Segment Start: RAW DATA

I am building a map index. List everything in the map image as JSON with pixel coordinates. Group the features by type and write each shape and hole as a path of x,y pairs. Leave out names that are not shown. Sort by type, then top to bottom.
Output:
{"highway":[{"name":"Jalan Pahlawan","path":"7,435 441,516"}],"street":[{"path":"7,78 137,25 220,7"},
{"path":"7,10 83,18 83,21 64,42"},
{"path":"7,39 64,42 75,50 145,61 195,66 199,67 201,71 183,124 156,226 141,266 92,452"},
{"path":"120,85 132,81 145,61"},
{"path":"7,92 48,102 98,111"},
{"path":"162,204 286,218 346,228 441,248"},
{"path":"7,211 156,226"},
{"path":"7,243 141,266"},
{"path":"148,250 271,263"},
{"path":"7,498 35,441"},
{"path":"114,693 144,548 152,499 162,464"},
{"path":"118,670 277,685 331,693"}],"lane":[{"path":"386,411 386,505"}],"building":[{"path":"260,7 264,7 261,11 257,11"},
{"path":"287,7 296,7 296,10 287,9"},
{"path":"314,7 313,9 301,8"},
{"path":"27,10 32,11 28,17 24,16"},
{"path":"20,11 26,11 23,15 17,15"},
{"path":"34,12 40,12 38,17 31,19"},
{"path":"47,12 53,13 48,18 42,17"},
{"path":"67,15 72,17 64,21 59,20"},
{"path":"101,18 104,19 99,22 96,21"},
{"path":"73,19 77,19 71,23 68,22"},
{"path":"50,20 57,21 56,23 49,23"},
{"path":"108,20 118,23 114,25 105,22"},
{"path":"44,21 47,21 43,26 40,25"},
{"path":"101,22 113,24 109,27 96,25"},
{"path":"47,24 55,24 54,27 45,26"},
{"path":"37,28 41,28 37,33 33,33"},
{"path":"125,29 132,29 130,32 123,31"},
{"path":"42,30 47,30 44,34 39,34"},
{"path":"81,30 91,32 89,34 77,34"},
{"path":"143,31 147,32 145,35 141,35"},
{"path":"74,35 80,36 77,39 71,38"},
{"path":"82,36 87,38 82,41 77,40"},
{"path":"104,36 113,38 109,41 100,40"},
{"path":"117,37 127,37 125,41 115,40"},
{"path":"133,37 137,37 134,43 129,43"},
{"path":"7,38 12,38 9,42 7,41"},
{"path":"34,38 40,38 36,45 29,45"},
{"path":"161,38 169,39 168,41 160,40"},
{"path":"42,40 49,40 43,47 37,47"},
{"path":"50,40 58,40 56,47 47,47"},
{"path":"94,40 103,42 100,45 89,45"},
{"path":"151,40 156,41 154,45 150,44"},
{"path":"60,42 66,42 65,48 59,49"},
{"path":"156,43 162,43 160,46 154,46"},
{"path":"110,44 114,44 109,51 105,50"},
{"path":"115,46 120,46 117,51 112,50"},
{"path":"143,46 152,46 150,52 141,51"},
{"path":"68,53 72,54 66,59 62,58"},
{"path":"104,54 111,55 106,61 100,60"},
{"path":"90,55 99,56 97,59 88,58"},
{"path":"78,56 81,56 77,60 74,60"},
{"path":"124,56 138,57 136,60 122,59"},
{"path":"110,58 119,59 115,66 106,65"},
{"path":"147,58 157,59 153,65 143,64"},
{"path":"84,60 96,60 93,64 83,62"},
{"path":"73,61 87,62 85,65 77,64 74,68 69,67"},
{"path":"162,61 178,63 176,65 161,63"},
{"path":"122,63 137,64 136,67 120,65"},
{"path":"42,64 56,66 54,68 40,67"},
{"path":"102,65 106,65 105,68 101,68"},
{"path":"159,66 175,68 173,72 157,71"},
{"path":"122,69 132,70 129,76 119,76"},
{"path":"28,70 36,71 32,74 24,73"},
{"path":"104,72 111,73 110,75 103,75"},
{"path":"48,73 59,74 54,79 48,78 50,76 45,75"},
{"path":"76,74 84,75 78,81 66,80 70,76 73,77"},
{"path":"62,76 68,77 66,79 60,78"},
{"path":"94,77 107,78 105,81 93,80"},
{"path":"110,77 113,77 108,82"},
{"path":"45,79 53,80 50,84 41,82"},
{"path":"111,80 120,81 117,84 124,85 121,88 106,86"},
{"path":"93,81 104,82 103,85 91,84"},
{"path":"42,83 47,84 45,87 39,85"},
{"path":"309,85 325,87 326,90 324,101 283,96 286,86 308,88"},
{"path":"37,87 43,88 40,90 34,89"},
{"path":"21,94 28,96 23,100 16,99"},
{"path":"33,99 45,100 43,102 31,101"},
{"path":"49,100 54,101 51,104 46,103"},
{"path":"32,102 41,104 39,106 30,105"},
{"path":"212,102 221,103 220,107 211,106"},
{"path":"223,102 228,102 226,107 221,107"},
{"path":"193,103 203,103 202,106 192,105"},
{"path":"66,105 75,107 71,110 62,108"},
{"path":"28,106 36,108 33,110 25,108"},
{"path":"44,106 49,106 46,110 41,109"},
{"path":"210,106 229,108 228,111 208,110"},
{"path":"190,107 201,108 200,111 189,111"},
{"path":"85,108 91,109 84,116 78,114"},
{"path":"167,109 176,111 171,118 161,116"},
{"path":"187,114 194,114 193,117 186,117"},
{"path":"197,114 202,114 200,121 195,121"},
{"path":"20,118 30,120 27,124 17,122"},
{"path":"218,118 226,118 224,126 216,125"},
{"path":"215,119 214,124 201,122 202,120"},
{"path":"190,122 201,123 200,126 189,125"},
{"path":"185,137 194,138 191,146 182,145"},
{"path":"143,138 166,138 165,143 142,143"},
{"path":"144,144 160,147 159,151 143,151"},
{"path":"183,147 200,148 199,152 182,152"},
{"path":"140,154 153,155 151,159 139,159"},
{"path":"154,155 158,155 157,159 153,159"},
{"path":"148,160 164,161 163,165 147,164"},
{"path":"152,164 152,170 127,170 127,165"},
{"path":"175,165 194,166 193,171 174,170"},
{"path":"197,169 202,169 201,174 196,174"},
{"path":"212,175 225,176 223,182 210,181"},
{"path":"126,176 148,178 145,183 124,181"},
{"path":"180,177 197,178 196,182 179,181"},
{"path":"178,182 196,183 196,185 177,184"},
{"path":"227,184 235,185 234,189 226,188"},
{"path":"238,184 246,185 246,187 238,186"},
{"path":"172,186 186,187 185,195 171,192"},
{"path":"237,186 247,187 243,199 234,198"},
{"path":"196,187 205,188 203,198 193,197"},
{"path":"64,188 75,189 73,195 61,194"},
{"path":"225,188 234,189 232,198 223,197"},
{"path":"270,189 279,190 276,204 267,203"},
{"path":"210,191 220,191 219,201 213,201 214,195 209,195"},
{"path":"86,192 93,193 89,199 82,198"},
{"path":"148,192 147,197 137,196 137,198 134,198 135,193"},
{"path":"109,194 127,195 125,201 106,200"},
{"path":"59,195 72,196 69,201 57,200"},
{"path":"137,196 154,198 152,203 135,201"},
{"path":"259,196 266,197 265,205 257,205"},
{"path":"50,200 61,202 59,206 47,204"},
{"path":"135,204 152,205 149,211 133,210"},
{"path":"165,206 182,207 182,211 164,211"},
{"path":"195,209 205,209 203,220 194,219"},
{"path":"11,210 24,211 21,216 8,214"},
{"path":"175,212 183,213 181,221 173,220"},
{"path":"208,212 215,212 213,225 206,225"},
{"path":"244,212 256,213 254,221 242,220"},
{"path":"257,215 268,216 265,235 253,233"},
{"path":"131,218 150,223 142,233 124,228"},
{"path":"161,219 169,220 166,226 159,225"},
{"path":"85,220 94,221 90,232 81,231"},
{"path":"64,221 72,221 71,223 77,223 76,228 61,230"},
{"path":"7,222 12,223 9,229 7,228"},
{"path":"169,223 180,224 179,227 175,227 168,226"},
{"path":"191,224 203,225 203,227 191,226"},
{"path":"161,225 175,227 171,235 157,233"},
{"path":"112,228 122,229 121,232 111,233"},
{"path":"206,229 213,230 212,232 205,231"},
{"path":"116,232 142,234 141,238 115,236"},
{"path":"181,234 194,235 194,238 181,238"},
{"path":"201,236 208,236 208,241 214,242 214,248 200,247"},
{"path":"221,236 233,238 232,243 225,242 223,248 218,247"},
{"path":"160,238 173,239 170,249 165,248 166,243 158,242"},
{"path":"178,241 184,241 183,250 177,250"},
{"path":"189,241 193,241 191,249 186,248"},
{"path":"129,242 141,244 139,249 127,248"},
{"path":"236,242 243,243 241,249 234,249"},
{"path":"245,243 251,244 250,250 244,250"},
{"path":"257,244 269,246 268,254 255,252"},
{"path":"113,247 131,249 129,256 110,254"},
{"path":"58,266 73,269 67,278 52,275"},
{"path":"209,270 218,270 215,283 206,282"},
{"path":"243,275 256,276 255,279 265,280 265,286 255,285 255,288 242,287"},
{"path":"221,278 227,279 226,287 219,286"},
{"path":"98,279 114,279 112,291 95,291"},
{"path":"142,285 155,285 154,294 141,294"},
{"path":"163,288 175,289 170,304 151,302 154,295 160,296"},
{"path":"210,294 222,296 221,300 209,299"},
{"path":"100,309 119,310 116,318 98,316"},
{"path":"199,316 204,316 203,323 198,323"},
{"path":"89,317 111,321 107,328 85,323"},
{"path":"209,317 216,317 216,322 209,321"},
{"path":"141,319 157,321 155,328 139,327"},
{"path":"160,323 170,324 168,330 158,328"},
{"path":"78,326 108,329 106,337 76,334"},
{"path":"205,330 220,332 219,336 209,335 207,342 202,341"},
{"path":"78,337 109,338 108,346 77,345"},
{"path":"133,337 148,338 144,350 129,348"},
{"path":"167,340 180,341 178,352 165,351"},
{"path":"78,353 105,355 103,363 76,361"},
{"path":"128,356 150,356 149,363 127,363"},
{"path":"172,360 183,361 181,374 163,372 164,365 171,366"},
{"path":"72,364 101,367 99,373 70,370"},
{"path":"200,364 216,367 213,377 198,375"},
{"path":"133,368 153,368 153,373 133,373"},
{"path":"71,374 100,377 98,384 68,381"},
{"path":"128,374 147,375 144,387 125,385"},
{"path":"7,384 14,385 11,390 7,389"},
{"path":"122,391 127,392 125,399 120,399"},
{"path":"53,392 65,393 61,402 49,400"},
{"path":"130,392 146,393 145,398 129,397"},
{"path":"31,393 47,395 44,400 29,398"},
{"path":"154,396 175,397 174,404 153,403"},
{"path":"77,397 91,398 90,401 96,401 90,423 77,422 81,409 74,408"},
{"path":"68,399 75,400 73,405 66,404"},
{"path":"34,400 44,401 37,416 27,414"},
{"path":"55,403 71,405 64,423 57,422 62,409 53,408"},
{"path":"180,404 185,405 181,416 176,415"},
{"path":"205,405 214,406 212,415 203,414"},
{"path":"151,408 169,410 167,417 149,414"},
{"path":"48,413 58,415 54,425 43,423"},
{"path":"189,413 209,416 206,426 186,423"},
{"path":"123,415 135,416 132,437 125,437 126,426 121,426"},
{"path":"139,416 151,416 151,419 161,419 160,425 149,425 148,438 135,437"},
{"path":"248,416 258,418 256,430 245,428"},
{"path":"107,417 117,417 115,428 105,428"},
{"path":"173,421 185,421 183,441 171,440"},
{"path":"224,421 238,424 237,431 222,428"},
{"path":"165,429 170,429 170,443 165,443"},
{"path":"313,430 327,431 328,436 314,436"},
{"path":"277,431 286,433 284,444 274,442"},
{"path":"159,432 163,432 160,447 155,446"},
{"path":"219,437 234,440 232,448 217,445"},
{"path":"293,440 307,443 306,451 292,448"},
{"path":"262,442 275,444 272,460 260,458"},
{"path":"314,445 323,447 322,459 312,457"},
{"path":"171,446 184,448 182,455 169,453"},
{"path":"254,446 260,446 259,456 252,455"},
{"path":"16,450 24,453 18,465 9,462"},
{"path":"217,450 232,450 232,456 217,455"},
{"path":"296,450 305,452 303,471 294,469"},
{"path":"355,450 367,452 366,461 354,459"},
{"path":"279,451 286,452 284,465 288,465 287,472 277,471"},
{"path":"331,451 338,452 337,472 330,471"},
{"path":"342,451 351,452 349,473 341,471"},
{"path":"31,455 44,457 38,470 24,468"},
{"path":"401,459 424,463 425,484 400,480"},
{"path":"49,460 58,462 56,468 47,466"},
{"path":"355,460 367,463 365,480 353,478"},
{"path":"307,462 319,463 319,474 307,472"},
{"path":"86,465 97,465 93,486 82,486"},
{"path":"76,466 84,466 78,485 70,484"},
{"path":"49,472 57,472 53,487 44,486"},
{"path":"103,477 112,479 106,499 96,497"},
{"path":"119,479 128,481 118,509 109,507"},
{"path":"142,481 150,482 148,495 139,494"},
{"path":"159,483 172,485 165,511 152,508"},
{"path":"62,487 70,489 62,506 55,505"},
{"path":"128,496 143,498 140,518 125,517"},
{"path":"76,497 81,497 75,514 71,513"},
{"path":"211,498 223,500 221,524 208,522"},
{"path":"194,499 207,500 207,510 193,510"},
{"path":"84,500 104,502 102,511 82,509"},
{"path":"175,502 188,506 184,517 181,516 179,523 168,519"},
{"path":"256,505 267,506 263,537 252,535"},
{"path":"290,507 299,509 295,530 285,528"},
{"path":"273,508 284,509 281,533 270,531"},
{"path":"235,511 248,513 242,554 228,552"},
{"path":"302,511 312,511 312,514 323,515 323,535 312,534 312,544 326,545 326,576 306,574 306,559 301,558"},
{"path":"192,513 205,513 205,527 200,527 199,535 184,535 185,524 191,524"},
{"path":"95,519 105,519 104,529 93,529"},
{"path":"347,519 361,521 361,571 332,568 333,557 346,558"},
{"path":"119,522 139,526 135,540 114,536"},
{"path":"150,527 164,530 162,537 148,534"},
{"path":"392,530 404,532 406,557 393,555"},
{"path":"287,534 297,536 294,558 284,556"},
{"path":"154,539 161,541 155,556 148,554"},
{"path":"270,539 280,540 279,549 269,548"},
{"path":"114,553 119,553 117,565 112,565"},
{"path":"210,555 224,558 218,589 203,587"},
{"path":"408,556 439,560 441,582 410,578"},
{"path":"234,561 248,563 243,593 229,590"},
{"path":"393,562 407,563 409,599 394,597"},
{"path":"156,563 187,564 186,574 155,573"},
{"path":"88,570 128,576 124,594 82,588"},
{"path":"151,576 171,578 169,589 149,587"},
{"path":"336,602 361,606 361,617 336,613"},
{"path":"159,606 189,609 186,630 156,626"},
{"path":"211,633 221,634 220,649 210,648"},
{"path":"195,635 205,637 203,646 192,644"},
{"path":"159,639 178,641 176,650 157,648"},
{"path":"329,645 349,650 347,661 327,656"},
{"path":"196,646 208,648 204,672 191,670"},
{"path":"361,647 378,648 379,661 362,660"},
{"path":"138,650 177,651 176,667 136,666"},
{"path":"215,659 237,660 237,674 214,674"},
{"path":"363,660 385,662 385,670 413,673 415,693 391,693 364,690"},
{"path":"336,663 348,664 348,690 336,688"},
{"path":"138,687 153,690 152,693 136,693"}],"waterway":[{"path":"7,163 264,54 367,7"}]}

Segment End: RAW DATA

### TASK
The lines to copy are those above that contain "building".

### RESPONSE TO THIS TASK
I am building a map index. List everything in the map image as JSON with pixel coordinates. Group the features by type and write each shape and hole as a path of x,y pairs. Leave out names that are not shown. Sort by type, then top to bottom.
{"path":"118,670 277,685 331,693"}],"lane":[{"path":"386,411 386,505"}],"building":[{"path":"260,7 264,7 261,11 257,11"},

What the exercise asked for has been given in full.